If God wanted me to touch my toes, he would have put them on my knees.

Comments

  • willard3willard3 Jefe Máximo Posts: 1,151Registered Users Major grins

    I'm always surprised how long it takes a barn to fail

    It is better to die on you feet than to live on your knees.....Emiliano Zapata
  • black mambablack mamba Major grins Posts: 5,926Registered Users Major grins
    edited January 11, 2017

    Some of these things seem to hang on forever. I guess necessity drives their lifespan to the extreme.
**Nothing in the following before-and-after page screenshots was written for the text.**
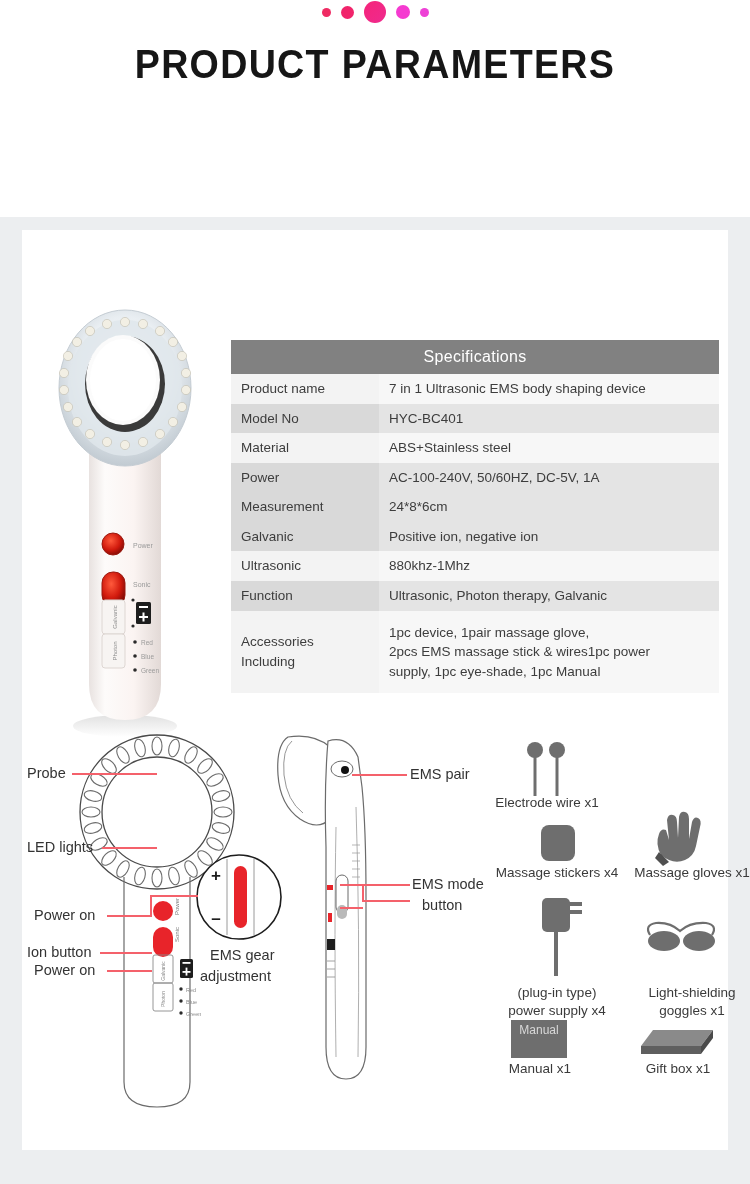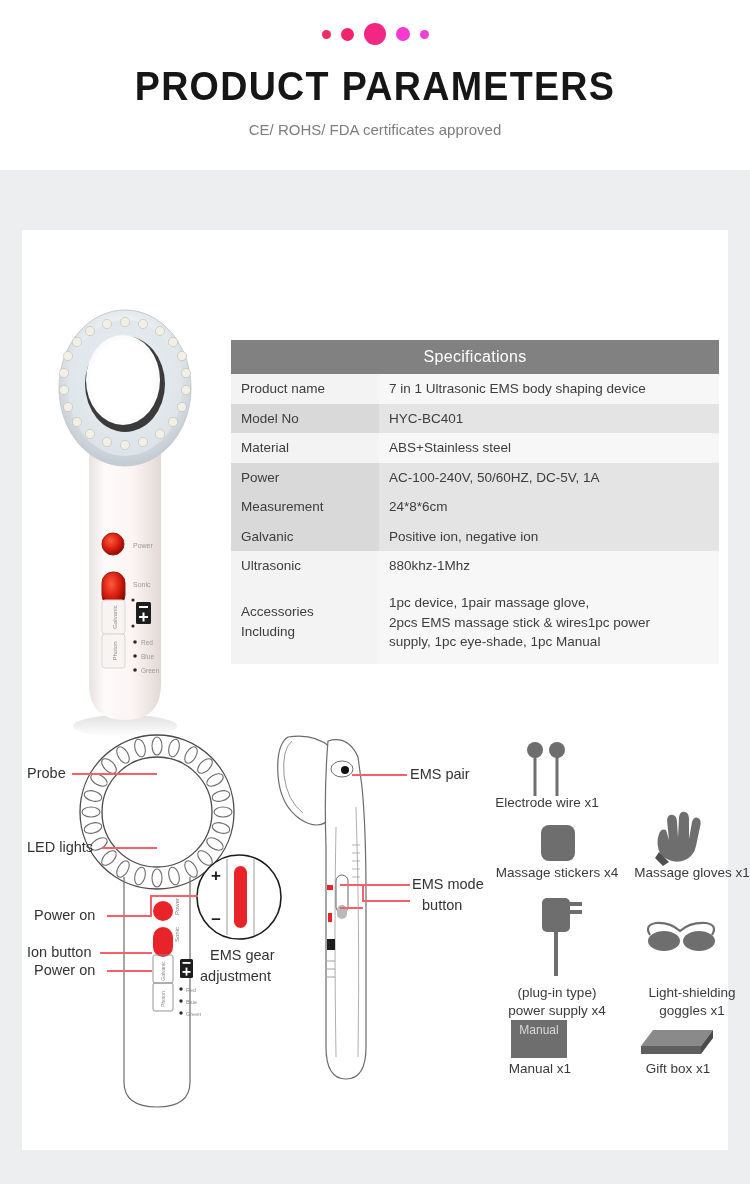--- a/index.html
+++ b/index.html
@@ -6,24 +6,23 @@
   body {
     width: 750px; height: 1184px;
     background: #eceef0;
     font-family: "Liberation Sans", sans-serif;
     overflow: hidden;
     position: relative;
   }
   
   .header {
     background: #ffffff;
-    height: 170px;
+    height: 217px;
     width: 750px;
     text-align: center;
-    padding-top: 22px;
   }
   .dots { display: flex; justify-content: center; align-items: center; gap: 10px; height: 24px; }
   .dot { border-radius: 50%; }
   .d0 { width: 9px;  height: 9px;  background: #ef2b63; }
   .d1 { width: 13px; height: 13px; background: #f1246b; }
   .d2 { width: 22px; height: 22px; background: linear-gradient(135deg,#f5247a,#ef2a8e); }
   .d3 { width: 14px; height: 14px; background: #f53ad0; }
   .d4 { width: 9px;  height: 9px;  background: #ee41d6; }
   .title {
     font-size: 40px; font-weight: 700; color: #161616;
@@ -79,21 +78,20 @@
 
 <div class="header">
   <div class="dots">
     <span class="dot d0"></span>
     <span class="dot d1"></span>
     <span class="dot d2"></span>
     <span class="dot d3"></span>
     <span class="dot d4"></span>
   </div>
   <div class="title">PRODUCT PARAMETERS</div>
-  <div class="subtitle">CE/ ROHS/ FDA certificates approved</div>
 </div>
 
 <div class="card">
 
   <div class="top-section">
 
     <svg class="device-photo" viewBox="0 0 185 455">
       <defs>
         <linearGradient id="bodyG" x1="0" y1="0" x2="1" y2="0">
           <stop offset="0%" stop-color="#e8e2e0"></stop>
@@ -206,20 +204,24 @@
           <td class="k">Measurement</td>
           <td class="v">24*8*6cm</td>
           </tr>
         <tr class="odd">
           <td class="k">Galvanic</td>
           <td class="v">Positive ion, negative ion</td>
           </tr>
         <tr class="even">
           <td class="k">Ultrasonic</td>
           <td class="v">880khz-1Mhz</td>
+          </tr>
+        <tr class="odd">
+          <td class="k">Function</td>
+          <td class="v">Ultrasonic, Photon therapy, Galvanic</td>
           </tr>
         <tr class="acc">
           <td class="k">
             <div>Accessories</div>
             <div>Including</div>
           </td>
           <td class="v">
             <div>1pc device, 1pair massage glove,</div>
             <div>2pcs EMS massage stick &amp; wires1pc power</div>
             <div>supply, 1pc eye-shade, 1pc Manual</div>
    If God wanted me to touch my toes, he would have put them on my knees.
  • StumblebumStumblebum I shoot, therefore I am Posts: 6,258Registered Users Major grins

    Very nice Tom! I remember this one!

  • pathfinderpathfinder Drive By Digital Shooter Posts: 13,926Super Moderators moderator
    edited January 11, 2017

    I know of several that I have photographed that are no longer with us, unless in the horizontal manner

    I thought the text "It's about time" in the image below, was referring to the life expectancy of the barn when I shot this years ago. My understanding of the 4:20 reference came later after I could read it after running the image through Topaz Adjust

    Her's another from a dozen years ago. I am sure it is no longer with us either

    Pathfinder - www.pathfinder.smugmug.com

    Moderator of the Technique Forum and Finishing School on Dgrin
  • black mambablack mamba Major grins Posts: 5,926Registered Users Major grins

    @Stumblebum said:
    Very nice Tom! I remember this one!

    Thanks for looking in, Taz. There's another spectacular old barn about 300-400 yards from this one that I would dearly love to shoot but the old gal that owns it is quite crotchety and not very cooperative. Deep in the Appalachians, that's not an unusual owner posture to encounter.

    Tom

    If God wanted me to touch my toes, he would have put them on my knees.
  • black mambablack mamba Major grins Posts: 5,926Registered Users Major grins

    Pathfinder...

    Thanks for contributing the two shots. Both are really good. Sadly, many of these testaments to the past are being ravaged by folks seeking the old wood for use in modern applications.

    Tom

    If God wanted me to touch my toes, he would have put them on my knees.
  • willard3willard3 Jefe Máximo Posts: 1,151Registered Users Major grins

    One of the reasons old barns are re-used is that, here at least, they contain chesnut wood that no longer grows, Tom.

    It is better to die on you feet than to live on your knees.....Emiliano Zapata
  • black mambablack mamba Major grins Posts: 5,926Registered Users Major grins

    @willard3 said:
    One of the reasons old barns are re-used is that, here at least, they contain chesnut wood that no longer grows, Tom.

    You're absolutely right about that, willard. Old heart-of-pine wood is another kind that is eagerly sought after. Several of my all-time favorite oldies have fallen prey to the scavengers.

    A quick story: One of my best friends up in those mountains is a master wood craftsman. Over the years, he has accumulated a sizeable stash of wormy chestnut. He's been saying that he would love to use that stuff to build the kitchen cabinets in the new home we're fixing to start up there. He finally put the pricing for the job on me recently. Were I not such a proud old goat, I probably would have collapsed to the floor. Game plan B is looking a lot better.

    Take care, buddy,

    Tom

    If God wanted me to touch my toes, he would have put them on my knees.